1. Sanctions against Iraq were a case of extreme humanitarian suffering and political intransigence, but other sanctions, such as those that helped to end Apartheid in South Africa, have been more successful. Do gendered lenses have anything to say about economic sanctions and economic coercion more generally? If so, what?

As you will remember from reading chapter 11, feminist theorizings of IR and related notions of security, have pointed to a multiplicity of sources of insecurity that shape women’s experiences of and in the international (p. 14-15). One of the most impactful sources of insecurity is economic in nature; a reality that many women experience under ‘ordinary’ circumstances. As we might expect, such insecurities are heightened, however under the weight of economic sanctions. Three effects of economic sanctions on women’s experiences can thus be extrapolated when viewed through the lens of gender.

First, feminists have identified women and children as some of the most severely affected societal members under regimes of economic sanctions, where both disproportionately suffer from malnutrition (p. 17). Simultaneously, however, women (and children) tend to be under-represented in decision-making and negotiation procedures (p. 19). Second, feminists highlight the gendered logic of economic sanctions as a policy choice. They argue that economic sanctions constitute masculine expressions of coercive competitions, where sanctions are conceptualized as an attempt by stronger actors to submit the weaker actor to their will (p. 20). This results in confrontational policies, policies that often hurt those at the margins of international political life the most. Third, feminists might take up the question of responsibility in the international (p. 20-21), and extrapolate this through a consideration of the complex web of hierarchical gender relationships in global politics. Approached through a postcolonial feminist lens, this exceeds questions over a gender binary in the international realm and moves to analyse the intersection of gender and race. This will likely expose competing narratives of ‘proper’ feminisms as well as the discursive appeal to such narratives to justify other foreign policies, including that of economic sanctions.

2. Can the analysis in this chapter on sanctions in Iraq be extended to analyse the conflict there that has continued into the twenty-first century?

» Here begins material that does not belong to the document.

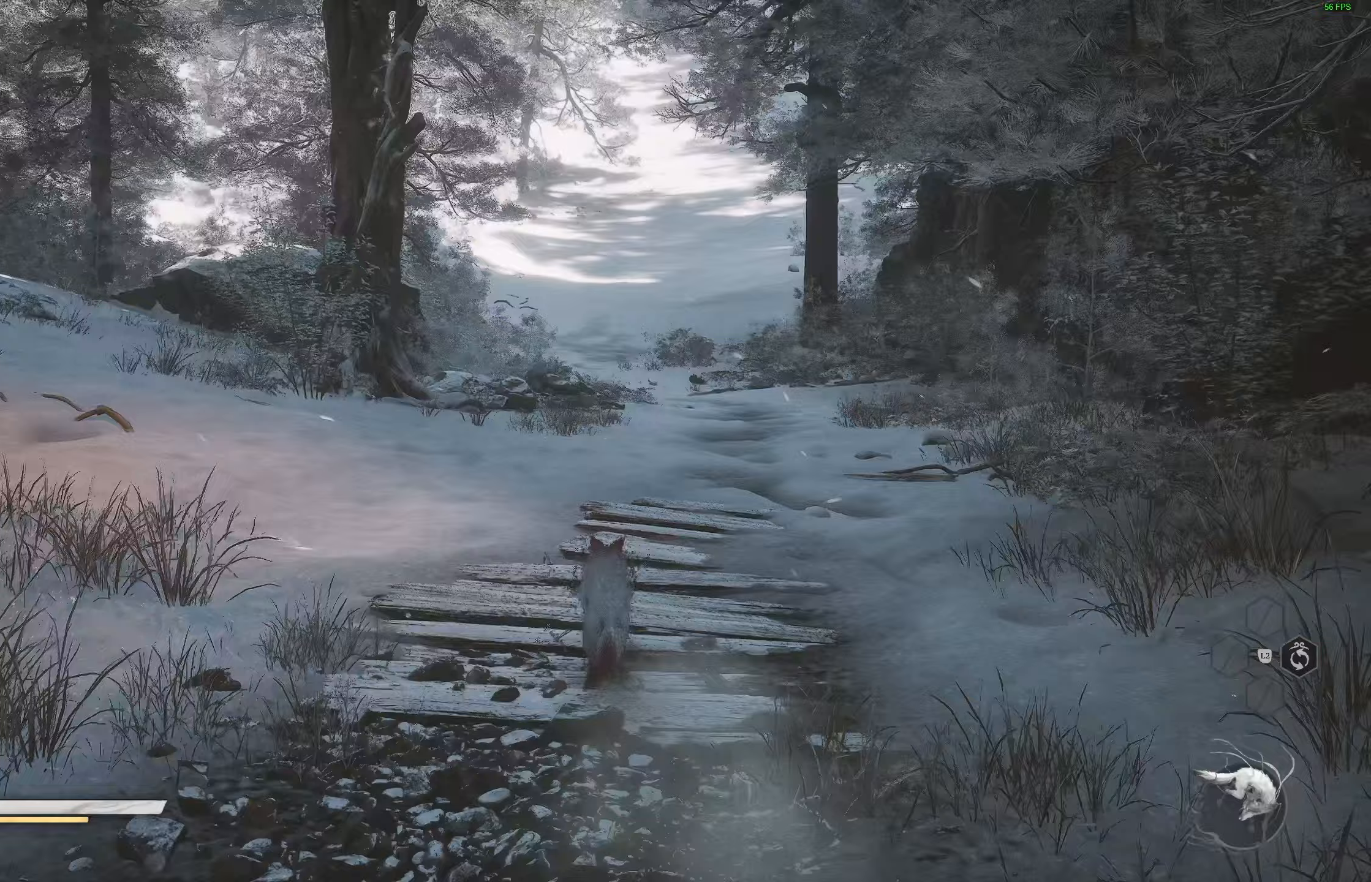
{"buttons": [], "left_stick": "up", "right_stick": "up", "events": [[483, "right_stick", "up"]]}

How might these methods and modes of analysis be used to analyse other events, policies, or situations in global politics?

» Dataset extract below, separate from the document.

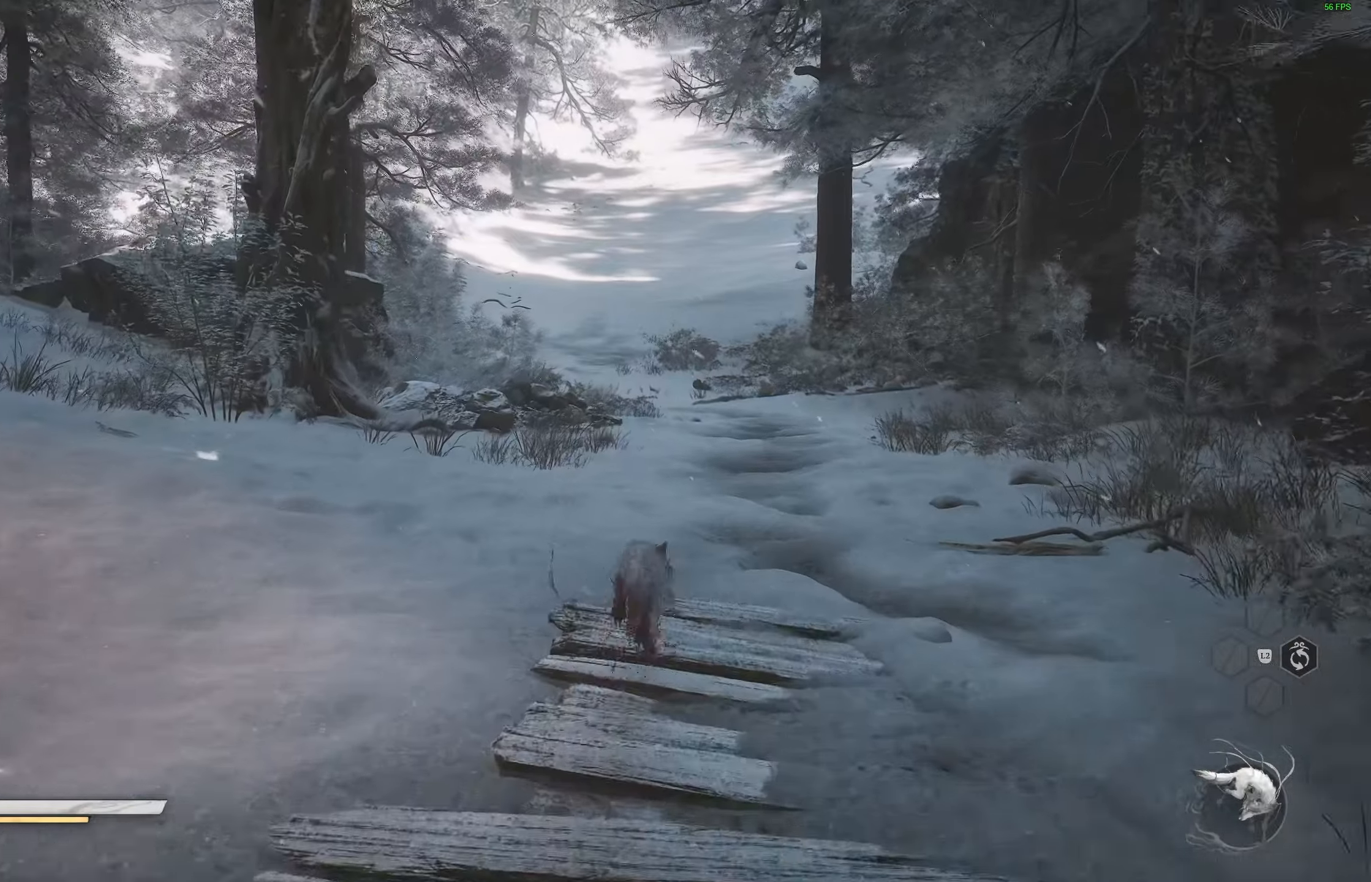
{"buttons": [], "left_stick": "up", "right_stick": "down-left", "events": [[167, "right_stick", "center"], [450, "right_stick", "down-left"]]}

While one of the most important methodological contributions of feminist analyses of the international rests in its commitment to micro-level analyses, much scholarship within various feminist strands, have emphasised relationality. This pertains not merely to feminist analyses of the constitution of genders and gender binaries, but further to their analyses of IR more globally. In doing so, feminism has repeatedly exposed that decisions ‘here’ have significant impacts for those living ‘elsewhere’ and vice versa; that our assumptions about peoples derive from a particular historical genealogy; and that such assumptions significantly shape our actions in various contemporary settings. As such, feminist theories – much like Marxist and critical theories of IR – harbour a deep commitment to reflexivity, and push us to consider how our actions will impact those elsewhere (both spatially and temporally).